= TASK DETAILS =
Will you transcribe all the entries word for word, skipping the pictures they hold?

= Transcribed page contents =
§
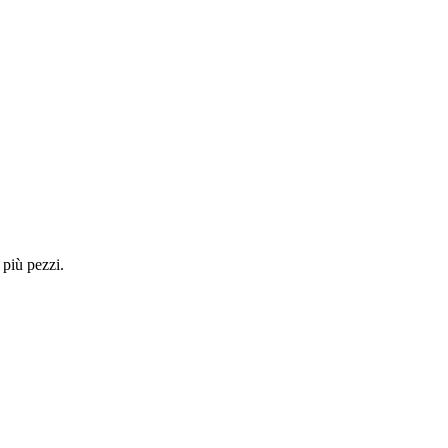
 più pezzi.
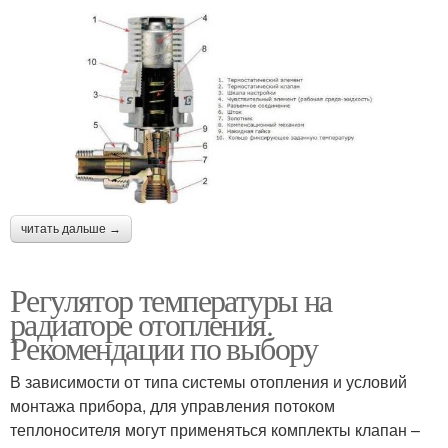
читать дальше →
Регулятор температуры на
радиаторе отопления.
Рекомендации по выбору
В зависимости от типа системы отопления и условий
монтажа прибора, для управления потоком
теплоносителя могут применяться комплекты клапан –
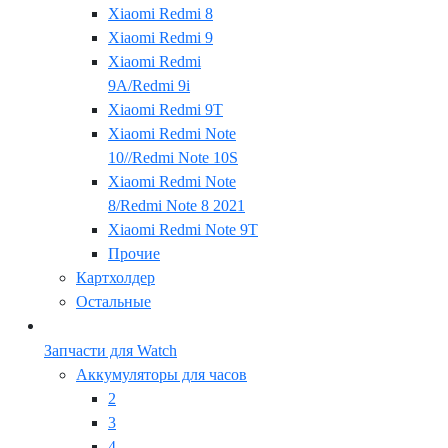
Xiaomi Redmi 8
Xiaomi Redmi 9
Xiaomi Redmi
9A/Redmi 9i
Xiaomi Redmi 9T
Xiaomi Redmi Note
10//Redmi Note 10S
Xiaomi Redmi Note
8/Redmi Note 8 2021
Xiaomi Redmi Note 9T
Прочие
Картхолдер
Остальные
Запчасти для Watch
Аккумуляторы для часов
2
3
4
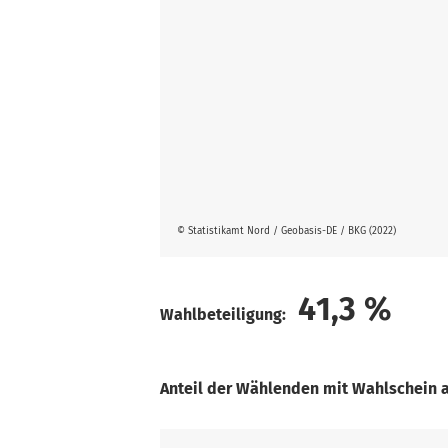
© Statistikamt Nord / Geobasis-DE / BKG (2022)
41,3
%
Wahlbeteiligung:
Anteil der Wählenden mit Wahlschein 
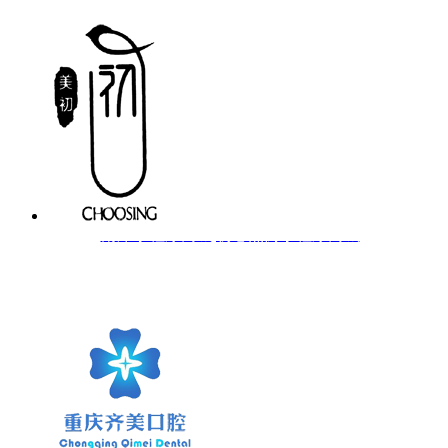
南岸小程序商城|初心燕窝小程序商城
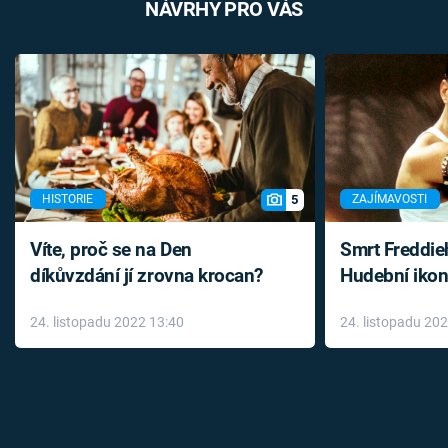
NÁVRHY PRO VÁS
5
HISTORIE
ZAJÍMAVOSTI
Víte, proč se na Den
Smrt Freddie
díkůvzdání jí zrovna krocan?
Hudební ikon
až do konce 
24. listopadu 2022 13:40
24. listopadu 20
léky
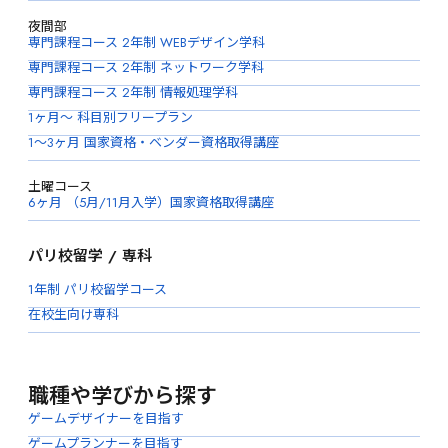
夜間部
専門課程コース 2年制 WEBデザイン学科
専門課程コース 2年制 ネットワーク学科
専門課程コース 2年制 情報処理学科
1ヶ月〜 科目別フリープラン
1〜3ヶ月 国家資格・ベンダー資格取得講座
土曜コース
6ヶ月 （5月/11月入学）国家資格取得講座
パリ校留学 / 専科
1年制 パリ校留学コース
在校生向け専科
職種や学びから探す
ゲームデザイナーを目指す
ゲームプランナーを目指す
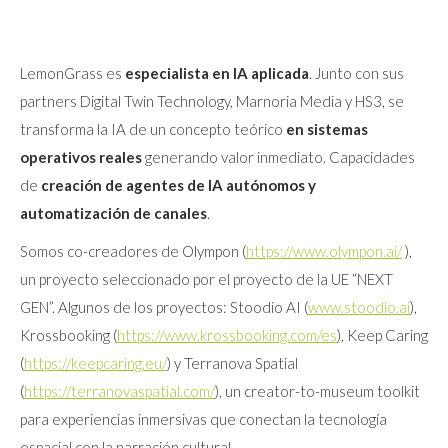
LemonGrass es
especialista en IA aplicada
. Junto con sus
partners Digital Twin Technology, Marnoria Media y HS3, se
transforma la IA de un concepto teórico
en sistemas
operativos reales
generando valor inmediato. Capacidades
de
creación de agentes de IA
autónomos y
automatización de canales
.
Somos co-creadores de Olympon (
https://www.olympon.ai/
),
un proyecto seleccionado por el proyecto de la UE “NEXT
GEN”. Algunos de los proyectos: Stoodio AI (
www.stoodio.ai
),
Krossbooking (
https://www.krossbooking.com/es
), Keep Caring
(
https://keepcaring.eu/
) y Terranova Spatial
(
https://terranovaspatial.com/
), un creator-to-museum toolkit
para experiencias inmersivas que conectan la tecnología
espacial con la narración cultural.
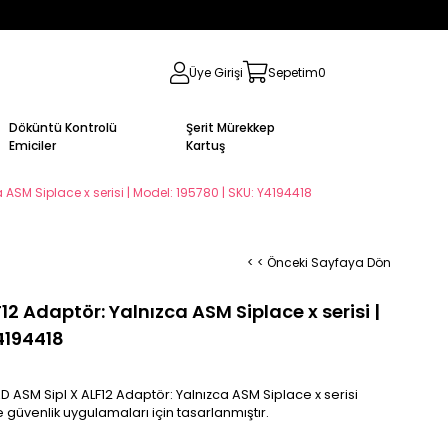
Üye Girişi
Sepetim
0
Döküntü Kontrolü
Şerit Mürekkep
Emiciler
Kartuş
 ASM Siplace x serisi | Model: 195780 | SKU: Y4194418
< < Önceki Sayfaya Dön
12 Adaptör: Yalnızca ASM Siplace x serisi |
4194418
D ASM Sipl X ALF12 Adaptör: Yalnızca ASM Siplace x serisi
 güvenlik uygulamaları için tasarlanmıştır.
§
= RESPONSE BOX =
 più pezzi.
читать дальше →
Регулятор температуры на
радиаторе отопления.
Рекомендации по выбору
В зависимости от типа системы отопления и условий
монтажа прибора, для управления потоком
теплоносителя могут применяться комплекты клапан –
Xiaomi Redmi 8
Xiaomi Redmi 9
Xiaomi Redmi
9A/Redmi 9i
Xiaomi Redmi 9T
Xiaomi Redmi Note
10//Redmi Note 10S
Xiaomi Redmi Note
8/Redmi Note 8 2021
Xiaomi Redmi Note 9T
Прочие
Картхолдер
Остальные
Запчасти для Watch
Аккумуляторы для часов
2
3
4
© Statistikamt Nord / Geobasis-DE / BKG (2022)
41,3
%
Wahlbeteiligung:
Anteil der Wählenden mit Wahlschein 
南岸小程序商城|初心燕窝小程序商城
NÁVRHY PRO VÁS
5
HISTORIE
ZAJÍMAVOSTI
Víte, proč se na Den
Smrt Freddie
díkůvzdání jí zrovna krocan?
Hudební ikon
až do konce 
24. listopadu 2022 13:40
24. listopadu 20
léky
夜間部
専門課程コース 2年制 WEBデザイン学科
専門課程コース 2年制 ネットワーク学科
専門課程コース 2年制 情報処理学科
1ヶ月〜 科目別フリープラン
1〜3ヶ月 国家資格・ベンダー資格取得講座
土曜コース
6ヶ月 （5月/11月入学）国家資格取得講座
パリ校留学 / 専科
1年制 パリ校留学コース
在校生向け専科
職種や学びから探す
ゲームデザイナーを目指す
ゲームプランナーを目指す
LemonGrass es
especialista en IA aplicada
. Junto con sus
partners Digital Twin Technology, Marnoria Media y HS3, se
transforma la IA de un concepto teórico
en sistemas
operativos reales
generando valor inmediato. Capacidades
de
creación de agentes de IA
autónomos y
automatización de canales
.
Somos co-creadores de Olympon (
https://www.olympon.ai/
),
un proyecto seleccionado por el proyecto de la UE “NEXT
GEN”. Algunos de los proyectos: Stoodio AI (
www.stoodio.ai
),
Krossbooking (
https://www.krossbooking.com/es
), Keep Caring
(
https://keepcaring.eu/
) y Terranova Spatial
(
https://terranovaspatial.com/
), un creator-to-museum toolkit
para experiencias inmersivas que conectan la tecnología
espacial con la narración cultural.
Üye Girişi
Sepetim
0
Döküntü Kontrolü
Şerit Mürekkep
Emiciler
Kartuş
 ASM Siplace x serisi | Model: 195780 | SKU: Y4194418
< < Önceki Sayfaya Dön
12 Adaptör: Yalnızca ASM Siplace x serisi |
4194418
D ASM Sipl X ALF12 Adaptör: Yalnızca ASM Siplace x serisi
 güvenlik uygulamaları için tasarlanmıştır.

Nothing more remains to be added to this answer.